▶ **HOW TO COMPLETE THIS TASK**: Copy out every entry precisely.

▶ **MATERIAL TO PROCESS**:
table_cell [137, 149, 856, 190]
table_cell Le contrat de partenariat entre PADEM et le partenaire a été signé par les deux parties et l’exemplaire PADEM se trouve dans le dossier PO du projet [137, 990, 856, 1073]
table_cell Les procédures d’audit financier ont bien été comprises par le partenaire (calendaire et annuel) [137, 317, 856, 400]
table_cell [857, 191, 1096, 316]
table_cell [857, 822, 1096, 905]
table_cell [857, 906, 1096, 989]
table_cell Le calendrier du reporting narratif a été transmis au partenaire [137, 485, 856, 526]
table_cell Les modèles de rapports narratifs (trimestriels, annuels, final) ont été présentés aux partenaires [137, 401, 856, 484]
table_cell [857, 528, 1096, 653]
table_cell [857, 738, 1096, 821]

▶ **ANSWER**:
table_cell [137, 149, 856, 190]
table_cell Le contrat de partenariat entre PADEM et le partenaire a été signé par les deux parties et l’exemplaire PADEM se trouve dans le dossier PO du projet [137, 990, 856, 1073]
table_cell Les procédures d’audit financier ont bien été comprises par le partenaire (calendaire et annuel) [137, 317, 856, 400]
table_cell [857, 191, 1096, 316]
table_cell [857, 822, 1096, 905]
table_cell [857, 906, 1096, 989]
table_cell Le calendrier du reporting narratif a été transmis au partenaire [137, 485, 856, 526]
table_cell Les modèles de rapports narratifs (trimestriels, annuels, final) ont été présentés aux partenaires [137, 401, 856, 484]
table_cell [857, 528, 1096, 653]
table_cell [857, 738, 1096, 821]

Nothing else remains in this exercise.